Лукас с явным отвращением потрогал перчатку, наморщив кончик носа. — Исходя из строгого соотношения затрат и выгод, отправка Джеффри на Луну, чтобы забрать это, возможно, была не самым благоразумным из наших недавних финансовых решений.
— Это действительно выглядит немного неряшливо, — признал Гектор, прежде чем вернуться к своему напитку. — И в хранилище действительно больше ничего не было, Джеффри?
— Именно это я и сказал.
— Больше ничего? — Лукас допытывался. — Никаких сопроводительных документов?
— Только перчатка, — раздраженно сказал Джеффри.
— Она была не в себе, — сказал Гектор, забирая перчатку у брата. — Это единственное возможное объяснение. Не то чтобы это имело особое значение, зачем она ее туда положила. Мы опасались, что в хранилище может быть что-то опасное, что может подорвать репутацию семьи. По крайней мере, мы можем быть спокойны на этот счет, не так ли? — Он все еще рассматривал перчатку, вглядываясь в нее с удвоенной сосредоточенностью.
— Полагаю, что так, — согласился Лукас. — По крайней мере, наша главная проблема устранена.
— Какая проблема? — спросил Джеффри.
— Что мы найдем бумажную волокиту, документы, — сказал Гектор. — Кое-что, за чем нужно было проследить. Не какая-то старая реликвия, которую мы можем безопасно спрятать в семейном музее, где на нее никогда не взглянут во второй раз.

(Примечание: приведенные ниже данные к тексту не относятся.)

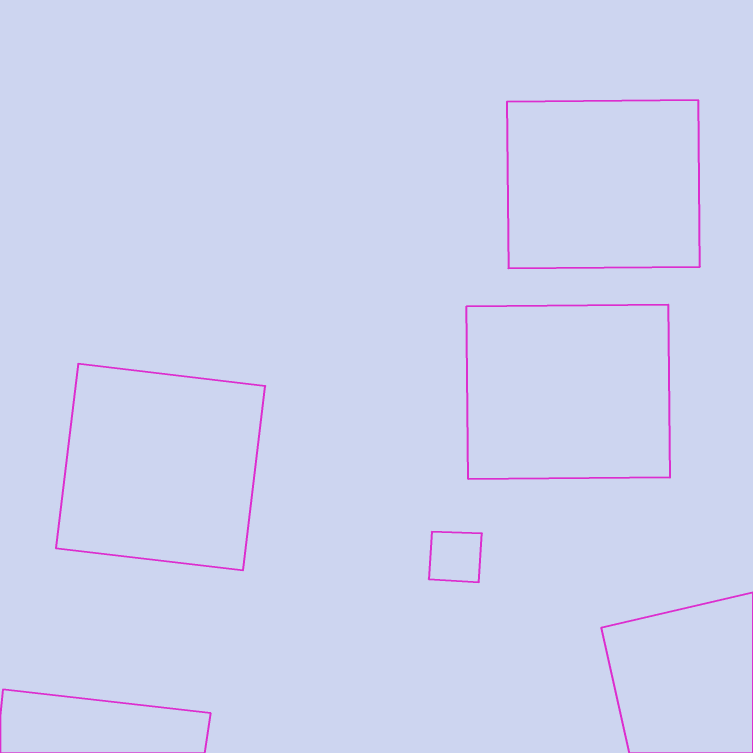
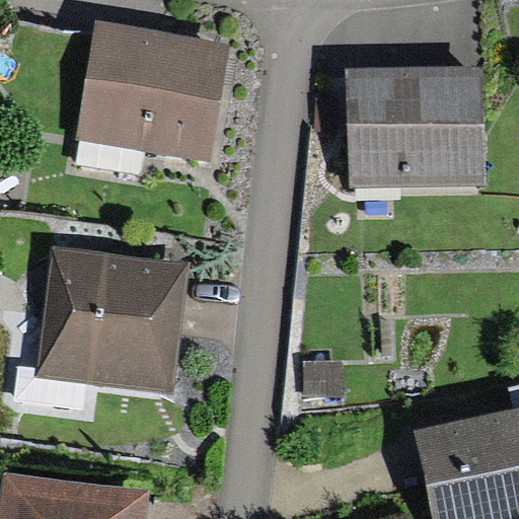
building: none -> [79,24,230,164]
building: [467,305,670,479] -> none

— Если это все, для чего я вам нужен... — сказал Джеффри, потянувшись застегнуть молнию на спортивной сумке.
— Да, конечно, — сказал Гектор, сияя. — Ты великолепно справился! Сам образец благоразумия. Разве он не великолепно справился, Лукас?
— Наши требования в этом вопросе, — подтвердил Лукас, — были удовлетворительно выполнены.